The Purchase Agreement includes customary representations and warranties from each party to the other party, along with customary mutual indemnification obligations. Closing is subject to the expiration or termination of the waiting period under the Hart-Scott-Rodino Antitrust Improvements Act of 1976 and other customary closing conditions. The Company and Janssen have agreed to certain non-competition and exclusivity covenants and rights of first negotiation following the closing.
The Company plans to use the proceeds from the closing cash payment under the Purchase Agreement to fund discovery and development of its next generation True Human anti-IL-1⍺ antibody program and to advance other antibody therapeutics in the Company’s pipeline. The Company will also have sufficient cash to support a significant capital transaction, such as a stock repurchase, subject to board review and approval.
IP Non-Assertion and License Agreement
At the Closing, the Company and Janssen will enter into an IP Non-Assertion and License Agreement (the “License Agreement”), pursuant to which the Company will grant Janssen a non-exclusive license to certain patents and intellectual property of the Company. Janssen has agreed not to assert certain claims from the patents to be acquired from the Company in the transaction against the Company in connection with the Company’s new antibodies targeting IL-1⍺ as described in the Purchase Agreement, to treat non-dermatological diseases.

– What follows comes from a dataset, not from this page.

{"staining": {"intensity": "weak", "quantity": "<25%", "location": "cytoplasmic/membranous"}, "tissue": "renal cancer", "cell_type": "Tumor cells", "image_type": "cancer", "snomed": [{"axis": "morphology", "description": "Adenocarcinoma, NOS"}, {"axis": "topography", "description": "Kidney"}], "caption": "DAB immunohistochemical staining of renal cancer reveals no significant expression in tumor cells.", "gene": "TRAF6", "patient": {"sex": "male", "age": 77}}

Clinical Manufacturing Agreement
In addition, at the Closing, XBiotech USA, Inc., a subsidiary of the Company (“XBiotech USA), and Janssen Research & Development, LLC (“JRD”) will enter into a Clinical Manufacturing Agreement (the “Manufacturing Agreement”). Pursuant to the Manufacturing Agreement, XBiotech USA will agree to manufacture bermekimab for use by Janssen in clinical trials, in exchange for payments, paid in quarterly installments.
Transition Services Agreement
Finally, at the Closing, XBiotech USA and JRD will enter into a Transition Services Agreement (the “Services Agreement” and, together with the Purchase Agreement, the License Agreement and the Manufacturing Agreement, the “Agreements”). Pursuant to the Services Agreement, XBiotech USA will agree to continue operational management, on a fee-for-service basis, of certain ongoing clinical trials related to bermekimab.
The foregoing description of the Agreements does not purport to be complete and is qualified in its entirety by reference to the terms of the Purchase Agreement, the form of License Agreement, the form of Manufacturing Agreement and the form of Services Agreement.